◆ Dataset entries ◆
<<<<

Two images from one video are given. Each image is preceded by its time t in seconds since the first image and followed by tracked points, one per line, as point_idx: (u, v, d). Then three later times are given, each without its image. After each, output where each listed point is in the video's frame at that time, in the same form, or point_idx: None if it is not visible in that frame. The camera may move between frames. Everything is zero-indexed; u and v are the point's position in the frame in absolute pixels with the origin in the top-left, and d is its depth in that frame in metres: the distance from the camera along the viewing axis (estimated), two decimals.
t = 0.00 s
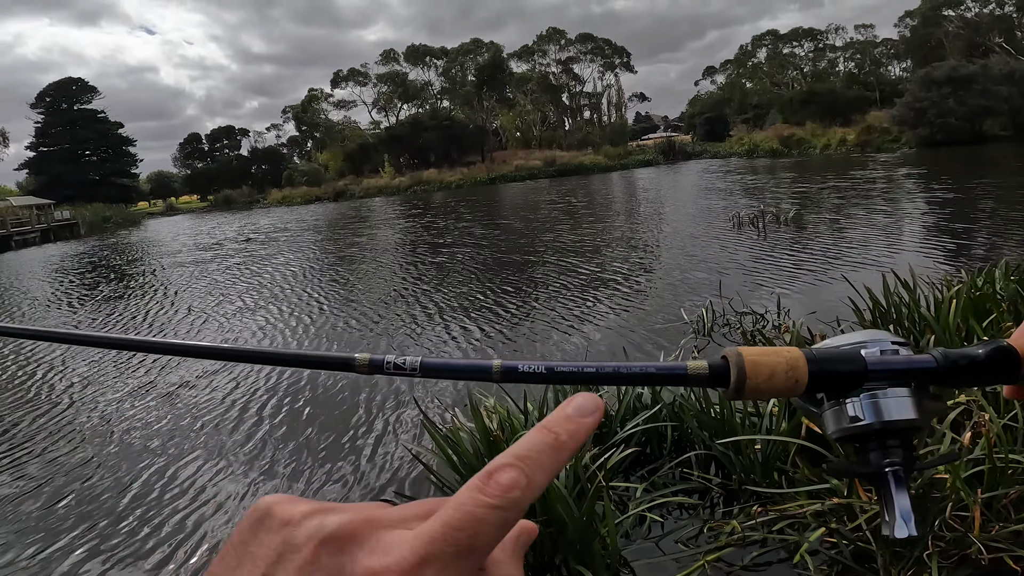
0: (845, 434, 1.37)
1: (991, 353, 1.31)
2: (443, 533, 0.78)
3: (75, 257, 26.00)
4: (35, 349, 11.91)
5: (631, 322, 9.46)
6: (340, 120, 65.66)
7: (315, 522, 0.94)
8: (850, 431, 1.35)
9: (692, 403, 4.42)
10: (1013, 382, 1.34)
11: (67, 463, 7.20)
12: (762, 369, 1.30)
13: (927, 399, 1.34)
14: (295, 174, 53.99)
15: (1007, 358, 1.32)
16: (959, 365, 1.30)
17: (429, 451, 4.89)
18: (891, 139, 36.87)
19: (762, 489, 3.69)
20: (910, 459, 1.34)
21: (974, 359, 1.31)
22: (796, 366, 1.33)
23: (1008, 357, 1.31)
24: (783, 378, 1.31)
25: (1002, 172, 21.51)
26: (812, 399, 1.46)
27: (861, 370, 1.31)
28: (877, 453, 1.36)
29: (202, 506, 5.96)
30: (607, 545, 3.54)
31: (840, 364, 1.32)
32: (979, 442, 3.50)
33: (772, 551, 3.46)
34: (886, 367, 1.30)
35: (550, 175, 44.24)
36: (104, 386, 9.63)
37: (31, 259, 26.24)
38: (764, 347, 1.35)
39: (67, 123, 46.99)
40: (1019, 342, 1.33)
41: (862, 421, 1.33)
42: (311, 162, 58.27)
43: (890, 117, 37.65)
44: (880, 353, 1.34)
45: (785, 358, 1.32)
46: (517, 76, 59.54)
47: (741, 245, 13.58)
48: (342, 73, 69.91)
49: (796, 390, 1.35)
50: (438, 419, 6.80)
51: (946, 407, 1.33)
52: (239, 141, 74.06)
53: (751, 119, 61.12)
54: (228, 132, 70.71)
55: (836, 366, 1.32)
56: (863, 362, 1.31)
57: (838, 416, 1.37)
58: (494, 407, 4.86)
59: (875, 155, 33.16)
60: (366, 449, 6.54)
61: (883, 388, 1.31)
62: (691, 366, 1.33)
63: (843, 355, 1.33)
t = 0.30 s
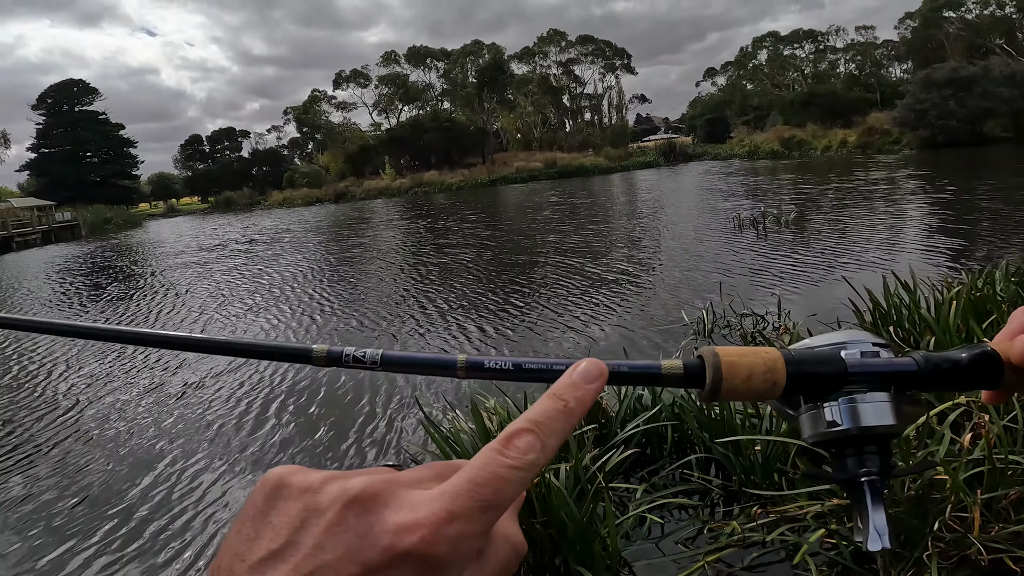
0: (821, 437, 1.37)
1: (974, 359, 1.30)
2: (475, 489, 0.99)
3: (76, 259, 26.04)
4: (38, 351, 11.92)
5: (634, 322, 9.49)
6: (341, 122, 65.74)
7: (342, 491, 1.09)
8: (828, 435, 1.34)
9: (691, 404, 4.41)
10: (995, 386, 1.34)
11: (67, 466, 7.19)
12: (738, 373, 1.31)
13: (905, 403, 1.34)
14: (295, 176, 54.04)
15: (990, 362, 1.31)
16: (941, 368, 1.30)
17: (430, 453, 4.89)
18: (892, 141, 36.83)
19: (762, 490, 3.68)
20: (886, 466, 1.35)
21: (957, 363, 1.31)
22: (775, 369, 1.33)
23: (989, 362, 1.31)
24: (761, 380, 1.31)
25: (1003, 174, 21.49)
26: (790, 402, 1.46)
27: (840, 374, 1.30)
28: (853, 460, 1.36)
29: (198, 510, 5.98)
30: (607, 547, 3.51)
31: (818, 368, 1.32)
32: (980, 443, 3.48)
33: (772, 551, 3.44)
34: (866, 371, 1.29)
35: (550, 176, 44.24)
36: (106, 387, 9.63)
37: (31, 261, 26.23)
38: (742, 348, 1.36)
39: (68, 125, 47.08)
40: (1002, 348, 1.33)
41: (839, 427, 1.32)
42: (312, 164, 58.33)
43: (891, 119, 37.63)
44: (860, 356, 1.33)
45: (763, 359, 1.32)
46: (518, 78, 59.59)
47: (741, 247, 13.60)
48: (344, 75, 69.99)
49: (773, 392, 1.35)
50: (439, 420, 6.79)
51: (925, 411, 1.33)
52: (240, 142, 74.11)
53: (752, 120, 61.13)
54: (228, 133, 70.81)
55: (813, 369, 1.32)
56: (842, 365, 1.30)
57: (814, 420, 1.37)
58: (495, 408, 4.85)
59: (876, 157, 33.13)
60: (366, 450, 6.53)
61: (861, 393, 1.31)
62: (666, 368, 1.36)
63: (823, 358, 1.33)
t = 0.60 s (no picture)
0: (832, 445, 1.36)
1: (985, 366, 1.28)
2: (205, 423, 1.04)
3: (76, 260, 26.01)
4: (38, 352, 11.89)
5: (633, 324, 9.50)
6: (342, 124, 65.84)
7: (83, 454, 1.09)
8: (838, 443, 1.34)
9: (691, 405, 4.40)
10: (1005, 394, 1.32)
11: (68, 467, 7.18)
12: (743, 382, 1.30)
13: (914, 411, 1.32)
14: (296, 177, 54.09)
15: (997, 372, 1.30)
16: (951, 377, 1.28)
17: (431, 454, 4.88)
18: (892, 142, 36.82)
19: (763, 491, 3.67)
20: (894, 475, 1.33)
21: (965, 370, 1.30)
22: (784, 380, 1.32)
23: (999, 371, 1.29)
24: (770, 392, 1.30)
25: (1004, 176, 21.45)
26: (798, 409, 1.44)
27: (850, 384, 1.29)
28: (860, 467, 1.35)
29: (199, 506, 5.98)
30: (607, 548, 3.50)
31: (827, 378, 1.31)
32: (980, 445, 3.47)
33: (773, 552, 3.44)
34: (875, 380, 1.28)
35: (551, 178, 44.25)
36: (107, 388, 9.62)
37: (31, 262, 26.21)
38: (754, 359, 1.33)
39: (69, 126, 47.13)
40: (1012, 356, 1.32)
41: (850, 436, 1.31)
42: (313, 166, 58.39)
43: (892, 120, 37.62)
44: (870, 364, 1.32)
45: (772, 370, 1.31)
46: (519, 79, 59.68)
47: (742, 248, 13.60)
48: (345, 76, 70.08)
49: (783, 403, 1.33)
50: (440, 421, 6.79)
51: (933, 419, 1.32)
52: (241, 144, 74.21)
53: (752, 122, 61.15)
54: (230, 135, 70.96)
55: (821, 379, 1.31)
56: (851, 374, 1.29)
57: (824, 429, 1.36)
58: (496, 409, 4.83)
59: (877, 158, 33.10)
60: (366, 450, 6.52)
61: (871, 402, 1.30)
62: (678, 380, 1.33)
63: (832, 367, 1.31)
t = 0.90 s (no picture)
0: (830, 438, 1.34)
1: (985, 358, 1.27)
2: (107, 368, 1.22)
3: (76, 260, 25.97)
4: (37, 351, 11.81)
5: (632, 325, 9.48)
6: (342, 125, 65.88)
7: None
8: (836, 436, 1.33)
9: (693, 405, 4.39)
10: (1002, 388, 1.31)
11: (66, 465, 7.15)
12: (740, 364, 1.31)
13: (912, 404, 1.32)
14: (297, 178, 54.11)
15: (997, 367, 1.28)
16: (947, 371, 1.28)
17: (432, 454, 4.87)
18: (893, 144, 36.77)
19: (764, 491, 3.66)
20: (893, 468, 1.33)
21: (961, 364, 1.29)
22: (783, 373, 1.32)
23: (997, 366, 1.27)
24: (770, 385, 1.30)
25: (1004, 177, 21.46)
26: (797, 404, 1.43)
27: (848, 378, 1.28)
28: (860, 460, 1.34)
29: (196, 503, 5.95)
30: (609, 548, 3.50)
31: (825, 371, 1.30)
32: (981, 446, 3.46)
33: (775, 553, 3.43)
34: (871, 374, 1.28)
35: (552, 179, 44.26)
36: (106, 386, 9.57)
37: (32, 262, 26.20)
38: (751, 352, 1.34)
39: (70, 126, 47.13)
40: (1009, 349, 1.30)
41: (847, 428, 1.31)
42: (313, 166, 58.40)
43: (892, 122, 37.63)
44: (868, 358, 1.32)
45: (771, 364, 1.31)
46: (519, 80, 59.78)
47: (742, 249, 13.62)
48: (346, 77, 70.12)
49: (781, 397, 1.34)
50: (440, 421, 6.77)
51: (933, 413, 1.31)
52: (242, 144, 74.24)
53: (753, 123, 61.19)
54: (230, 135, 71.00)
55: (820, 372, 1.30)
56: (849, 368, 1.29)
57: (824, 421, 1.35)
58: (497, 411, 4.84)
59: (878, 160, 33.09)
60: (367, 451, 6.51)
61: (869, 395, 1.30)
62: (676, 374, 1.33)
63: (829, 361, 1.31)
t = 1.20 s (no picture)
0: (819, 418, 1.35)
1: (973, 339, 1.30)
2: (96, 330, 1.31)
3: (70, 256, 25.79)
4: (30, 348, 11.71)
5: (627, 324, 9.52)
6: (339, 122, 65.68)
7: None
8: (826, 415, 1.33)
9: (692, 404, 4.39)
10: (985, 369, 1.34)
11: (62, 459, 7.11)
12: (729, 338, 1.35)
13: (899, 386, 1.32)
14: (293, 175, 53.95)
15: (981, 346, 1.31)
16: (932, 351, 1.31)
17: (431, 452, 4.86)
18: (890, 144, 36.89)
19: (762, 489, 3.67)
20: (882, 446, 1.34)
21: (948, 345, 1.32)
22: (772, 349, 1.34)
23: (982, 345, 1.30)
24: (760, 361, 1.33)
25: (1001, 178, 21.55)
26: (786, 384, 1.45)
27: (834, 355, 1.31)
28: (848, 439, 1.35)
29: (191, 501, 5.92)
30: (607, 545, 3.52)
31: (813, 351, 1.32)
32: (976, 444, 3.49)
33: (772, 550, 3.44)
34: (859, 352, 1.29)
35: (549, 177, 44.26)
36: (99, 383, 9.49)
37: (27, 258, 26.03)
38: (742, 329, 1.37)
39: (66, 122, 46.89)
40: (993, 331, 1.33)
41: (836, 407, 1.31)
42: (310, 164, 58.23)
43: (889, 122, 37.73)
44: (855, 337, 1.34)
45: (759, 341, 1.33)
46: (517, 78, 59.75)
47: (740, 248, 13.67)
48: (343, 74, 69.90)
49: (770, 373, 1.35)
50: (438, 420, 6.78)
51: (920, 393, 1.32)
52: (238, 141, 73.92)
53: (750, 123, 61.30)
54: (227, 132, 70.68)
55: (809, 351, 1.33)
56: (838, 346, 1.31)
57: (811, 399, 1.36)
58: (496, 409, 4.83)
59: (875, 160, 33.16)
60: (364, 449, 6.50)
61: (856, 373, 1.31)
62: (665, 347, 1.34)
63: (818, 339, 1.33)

>>>>

Output exactly, and only, the lines of the entries above from the one with "37: (31, 259, 26.24)" up to and including the one with "25: (1003, 174, 21.49)"; pictures are to be left out.

37: (31, 259, 26.24)
38: (764, 347, 1.35)
39: (67, 123, 46.99)
40: (1019, 342, 1.33)
41: (862, 421, 1.33)
42: (311, 162, 58.27)
43: (890, 117, 37.65)
44: (880, 353, 1.34)
45: (785, 358, 1.32)
46: (517, 76, 59.54)
47: (741, 245, 13.58)
48: (342, 73, 69.91)
49: (796, 390, 1.35)
50: (438, 419, 6.80)
51: (946, 407, 1.33)
52: (239, 141, 74.06)
53: (751, 119, 61.12)
54: (228, 132, 70.71)
55: (836, 366, 1.32)
56: (863, 362, 1.31)
57: (838, 416, 1.37)
58: (494, 407, 4.86)
59: (875, 155, 33.16)
60: (366, 449, 6.54)
61: (883, 388, 1.31)
62: (691, 366, 1.33)
63: (843, 355, 1.33)
t = 0.30 s
0: (821, 437, 1.37)
1: (974, 359, 1.30)
2: (475, 489, 0.99)
3: (76, 259, 26.04)
4: (38, 351, 11.92)
5: (634, 322, 9.49)
6: (341, 122, 65.74)
7: (342, 491, 1.09)
8: (828, 435, 1.34)
9: (691, 404, 4.41)
10: (995, 386, 1.34)
11: (67, 466, 7.19)
12: (738, 373, 1.31)
13: (905, 403, 1.34)
14: (295, 176, 54.04)
15: (990, 362, 1.31)
16: (941, 368, 1.30)
17: (430, 453, 4.89)
18: (892, 141, 36.83)
19: (762, 490, 3.68)
20: (886, 466, 1.35)
21: (957, 363, 1.31)
22: (775, 369, 1.33)
23: (989, 362, 1.31)
24: (761, 380, 1.31)
25: (1003, 174, 21.49)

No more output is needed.